Teori akuntansi positif berusaha untuk membuat prediksi yang baik sesuai
dengan kejadian yang nyata. Sebagiman Scott (2009 : 284) mengungkapkan dalam bukunya :
Teori
akuntansi positif adalah berhubungan dengan prediksi yaitu suatu tindakan
pemilihan kebijakan akuntansi oleh manajer perusahaan dan bagaimana manajer
perusahaan akan merespon untuk mengajukan standar akuntansi yang baru.
Lebih
lanjut Godfrey et.al (1997) dalam Januarti (2004) menyatakan bahwa teori
akuntansi positif berusaha menjawab antara lain pertanyaan berikut dari sudut
pandang ekonomi. :
Pertama, Apakah
biaya yang dikeluarkan sebanding dengan manfaat yang diperoleh dalam pemilihan
metode akuntansi alternatif.
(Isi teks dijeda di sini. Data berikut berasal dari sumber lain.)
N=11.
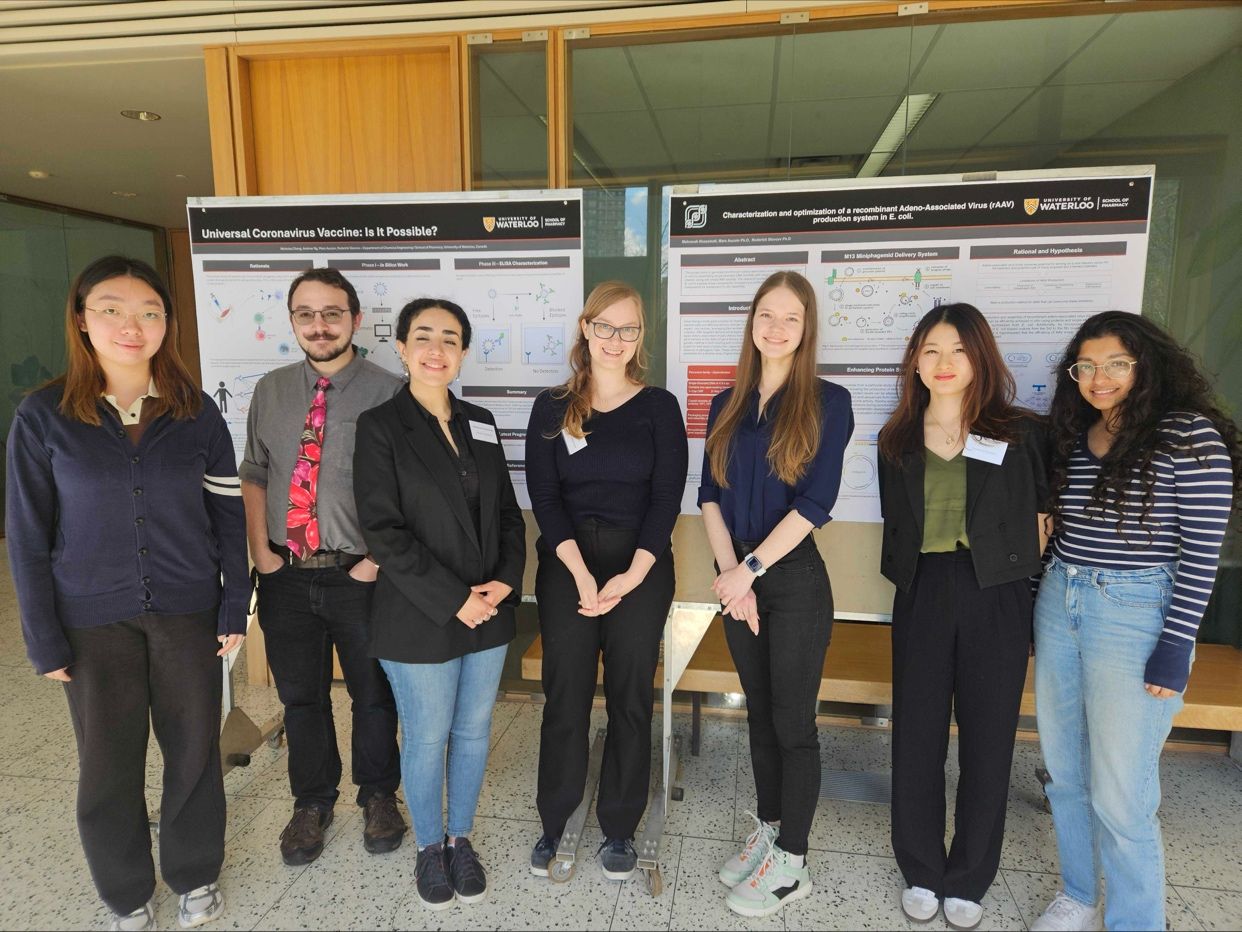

Kedua, Apakah
biaya yang diperoleh sebanding dengan manfaat yang diperoleh dalam regulasi dan
proses penentuan standar akuntans. Ketiga, Apa
dampak laporan keuangan yang dipublikasikan pada harga saham
Untuk
lebih memahami Teori akuntas positif, berikut formula dari
Watts dan Zimmerman (1986) dalam Scott
(2009 : 287) terdapat 3 hipotes yang terkandung di dalamnya, yaitu:
Pertama, Hipotesis bonus
plan, yakni apabila manajer perusahan ingin mendapatkan bonus berdasarkan laba
akuntansi, maka manajer perusahaan akan memilih kebijakan akuntansi yang akan
memenuhi kepentingannya, yaitu dengan menggeser laporan laba periode mendatang
ke periode sekarang. Kedua, Debt Covenant Hypothesis, yakni perusahaan
cenderung untuk menurunkan rasio utang/ekuitas dengan cara meningkatkan laba
periode sekarang dengan menggeser dari laba-laba periode mendatang. Motivasi
perusahaan melakukan ini adalah untuk menghindari kedekatan terhadap debt covenant dan untuk mendapatkan suku
bunga pinjaman yang lebih rendah, karena semakin rendah rasio/ekuitas semakin
rendah risiko kebangkrutan perusahaan. Ketiga, Political Cost Hipothesis,
yaitu perusahaan
cenderung memperkecil tingkat laba sekarang dengan menggeser laba sekarang ke
laba periode mendatang tujuan menghindari tekanan politik seperti tuduhan
monopoli dengan menunjukkan laba perusahaan tidak berlebihan seperti yang
dicurigai, melobi ke konggres untuk melindungi industri dari barang impor yang
menyebabkan keuntungan industri merosot, menghindari tuntutan serikat kerja
dengan menunjukkan bahwa laba perusahaan menurun dan lain sebagainya.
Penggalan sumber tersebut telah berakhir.